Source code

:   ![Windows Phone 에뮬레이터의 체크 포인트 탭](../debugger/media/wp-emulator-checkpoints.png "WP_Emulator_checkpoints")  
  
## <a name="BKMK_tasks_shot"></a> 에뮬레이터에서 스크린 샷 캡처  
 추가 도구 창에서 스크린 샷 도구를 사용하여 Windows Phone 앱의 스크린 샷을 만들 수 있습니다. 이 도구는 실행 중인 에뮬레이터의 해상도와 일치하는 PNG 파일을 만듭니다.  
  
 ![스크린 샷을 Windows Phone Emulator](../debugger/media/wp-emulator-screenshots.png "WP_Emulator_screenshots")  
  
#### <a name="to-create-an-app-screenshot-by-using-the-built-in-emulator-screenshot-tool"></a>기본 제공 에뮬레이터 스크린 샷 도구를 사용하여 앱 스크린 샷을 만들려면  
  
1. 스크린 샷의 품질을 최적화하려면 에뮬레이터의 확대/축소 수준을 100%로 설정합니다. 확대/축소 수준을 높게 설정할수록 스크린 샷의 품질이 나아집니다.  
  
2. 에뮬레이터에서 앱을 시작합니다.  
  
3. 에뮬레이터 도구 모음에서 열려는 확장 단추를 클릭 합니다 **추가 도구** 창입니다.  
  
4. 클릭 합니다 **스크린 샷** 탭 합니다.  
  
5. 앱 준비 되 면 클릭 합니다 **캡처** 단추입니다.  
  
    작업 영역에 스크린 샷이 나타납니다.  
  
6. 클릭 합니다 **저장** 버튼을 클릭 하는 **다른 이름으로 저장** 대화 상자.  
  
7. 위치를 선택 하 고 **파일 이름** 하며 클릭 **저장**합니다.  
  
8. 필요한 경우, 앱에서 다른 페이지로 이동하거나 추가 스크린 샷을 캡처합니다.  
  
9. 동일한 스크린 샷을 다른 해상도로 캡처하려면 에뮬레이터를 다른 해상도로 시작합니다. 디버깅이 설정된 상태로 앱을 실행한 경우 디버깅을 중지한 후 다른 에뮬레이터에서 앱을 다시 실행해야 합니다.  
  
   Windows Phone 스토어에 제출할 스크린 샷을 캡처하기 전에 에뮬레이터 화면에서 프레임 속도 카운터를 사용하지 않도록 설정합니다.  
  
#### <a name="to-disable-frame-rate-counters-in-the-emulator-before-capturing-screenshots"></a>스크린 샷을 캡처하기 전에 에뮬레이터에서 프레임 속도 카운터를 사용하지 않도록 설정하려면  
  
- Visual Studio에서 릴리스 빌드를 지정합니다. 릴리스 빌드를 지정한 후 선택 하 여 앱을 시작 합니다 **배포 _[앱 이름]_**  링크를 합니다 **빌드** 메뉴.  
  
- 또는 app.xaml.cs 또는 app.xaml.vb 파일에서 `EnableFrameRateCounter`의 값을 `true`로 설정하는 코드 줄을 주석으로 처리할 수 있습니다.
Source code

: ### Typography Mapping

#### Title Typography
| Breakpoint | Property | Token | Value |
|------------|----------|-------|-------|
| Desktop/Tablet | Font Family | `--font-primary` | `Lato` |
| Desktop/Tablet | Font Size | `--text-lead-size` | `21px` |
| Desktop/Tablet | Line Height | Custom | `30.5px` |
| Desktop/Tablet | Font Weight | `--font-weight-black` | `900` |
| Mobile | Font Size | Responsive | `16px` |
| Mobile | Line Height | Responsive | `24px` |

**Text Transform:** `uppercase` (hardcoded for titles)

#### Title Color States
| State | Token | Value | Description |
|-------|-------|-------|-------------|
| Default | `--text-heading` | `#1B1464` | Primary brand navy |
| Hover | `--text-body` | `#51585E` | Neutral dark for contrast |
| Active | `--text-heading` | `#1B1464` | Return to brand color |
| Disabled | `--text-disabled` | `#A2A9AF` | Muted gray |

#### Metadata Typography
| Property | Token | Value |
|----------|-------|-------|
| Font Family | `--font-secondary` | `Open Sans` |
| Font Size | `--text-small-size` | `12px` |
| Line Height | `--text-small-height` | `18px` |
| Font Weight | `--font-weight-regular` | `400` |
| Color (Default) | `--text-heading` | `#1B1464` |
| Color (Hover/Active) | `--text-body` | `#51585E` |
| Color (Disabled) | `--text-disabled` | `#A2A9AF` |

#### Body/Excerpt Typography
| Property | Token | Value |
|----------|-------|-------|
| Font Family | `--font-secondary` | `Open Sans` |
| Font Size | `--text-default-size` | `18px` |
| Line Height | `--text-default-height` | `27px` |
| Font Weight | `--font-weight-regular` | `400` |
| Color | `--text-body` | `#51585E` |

Exercise goal =
Go through the records and print each one exactly.

Task solution =
Source code

:   ![Windows Phone 에뮬레이터의 체크 포인트 탭](../debugger/media/wp-emulator-checkpoints.png "WP_Emulator_checkpoints")  
  
## <a name="BKMK_tasks_shot"></a> 에뮬레이터에서 스크린 샷 캡처  
 추가 도구 창에서 스크린 샷 도구를 사용하여 Windows Phone 앱의 스크린 샷을 만들 수 있습니다. 이 도구는 실행 중인 에뮬레이터의 해상도와 일치하는 PNG 파일을 만듭니다.  
  
 ![스크린 샷을 Windows Phone Emulator](../debugger/media/wp-emulator-screenshots.png "WP_Emulator_screenshots")  
  
#### <a name="to-create-an-app-screenshot-by-using-the-built-in-emulator-screenshot-tool"></a>기본 제공 에뮬레이터 스크린 샷 도구를 사용하여 앱 스크린 샷을 만들려면  
  
1. 스크린 샷의 품질을 최적화하려면 에뮬레이터의 확대/축소 수준을 100%로 설정합니다. 확대/축소 수준을 높게 설정할수록 스크린 샷의 품질이 나아집니다.  
  
2. 에뮬레이터에서 앱을 시작합니다.  
  
3. 에뮬레이터 도구 모음에서 열려는 확장 단추를 클릭 합니다 **추가 도구** 창입니다.  
  
4. 클릭 합니다 **스크린 샷** 탭 합니다.  
  
5. 앱 준비 되 면 클릭 합니다 **캡처** 단추입니다.  
  
    작업 영역에 스크린 샷이 나타납니다.  
  
6. 클릭 합니다 **저장** 버튼을 클릭 하는 **다른 이름으로 저장** 대화 상자.  
  
7. 위치를 선택 하 고 **파일 이름** 하며 클릭 **저장**합니다.  
  
8. 필요한 경우, 앱에서 다른 페이지로 이동하거나 추가 스크린 샷을 캡처합니다.  
  
9. 동일한 스크린 샷을 다른 해상도로 캡처하려면 에뮬레이터를 다른 해상도로 시작합니다. 디버깅이 설정된 상태로 앱을 실행한 경우 디버깅을 중지한 후 다른 에뮬레이터에서 앱을 다시 실행해야 합니다.  
  
   Windows Phone 스토어에 제출할 스크린 샷을 캡처하기 전에 에뮬레이터 화면에서 프레임 속도 카운터를 사용하지 않도록 설정합니다.  
  
#### <a name="to-disable-frame-rate-counters-in-the-emulator-before-capturing-screenshots"></a>스크린 샷을 캡처하기 전에 에뮬레이터에서 프레임 속도 카운터를 사용하지 않도록 설정하려면  
  
- Visual Studio에서 릴리스 빌드를 지정합니다. 릴리스 빌드를 지정한 후 선택 하 여 앱을 시작 합니다 **배포 _[앱 이름]_**  링크를 합니다 **빌드** 메뉴.  
  
- 또는 app.xaml.cs 또는 app.xaml.vb 파일에서 `EnableFrameRateCounter`의 값을 `true`로 설정하는 코드 줄을 주석으로 처리할 수 있습니다.
Source code

: ### Typography Mapping

#### Title Typography
| Breakpoint | Property | Token | Value |
|------------|----------|-------|-------|
| Desktop/Tablet | Font Family | `--font-primary` | `Lato` |
| Desktop/Tablet | Font Size | `--text-lead-size` | `21px` |
| Desktop/Tablet | Line Height | Custom | `30.5px` |
| Desktop/Tablet | Font Weight | `--font-weight-black` | `900` |
| Mobile | Font Size | Responsive | `16px` |
| Mobile | Line Height | Responsive | `24px` |

**Text Transform:** `uppercase` (hardcoded for titles)

#### Title Color States
| State | Token | Value | Description |
|-------|-------|-------|-------------|
| Default | `--text-heading` | `#1B1464` | Primary brand navy |
| Hover | `--text-body` | `#51585E` | Neutral dark for contrast |
| Active | `--text-heading` | `#1B1464` | Return to brand color |
| Disabled | `--text-disabled` | `#A2A9AF` | Muted gray |

#### Metadata Typography
| Property | Token | Value |
|----------|-------|-------|
| Font Family | `--font-secondary` | `Open Sans` |
| Font Size | `--text-small-size` | `12px` |
| Line Height | `--text-small-height` | `18px` |
| Font Weight | `--font-weight-regular` | `400` |
| Color (Default) | `--text-heading` | `#1B1464` |
| Color (Hover/Active) | `--text-body` | `#51585E` |
| Color (Disabled) | `--text-disabled` | `#A2A9AF` |

#### Body/Excerpt Typography
| Property | Token | Value |
|----------|-------|-------|
| Font Family | `--font-secondary` | `Open Sans` |
| Font Size | `--text-default-size` | `18px` |
| Line Height | `--text-default-height` | `27px` |
| Font Weight | `--font-weight-regular` | `400` |
| Color | `--text-body` | `#51585E` |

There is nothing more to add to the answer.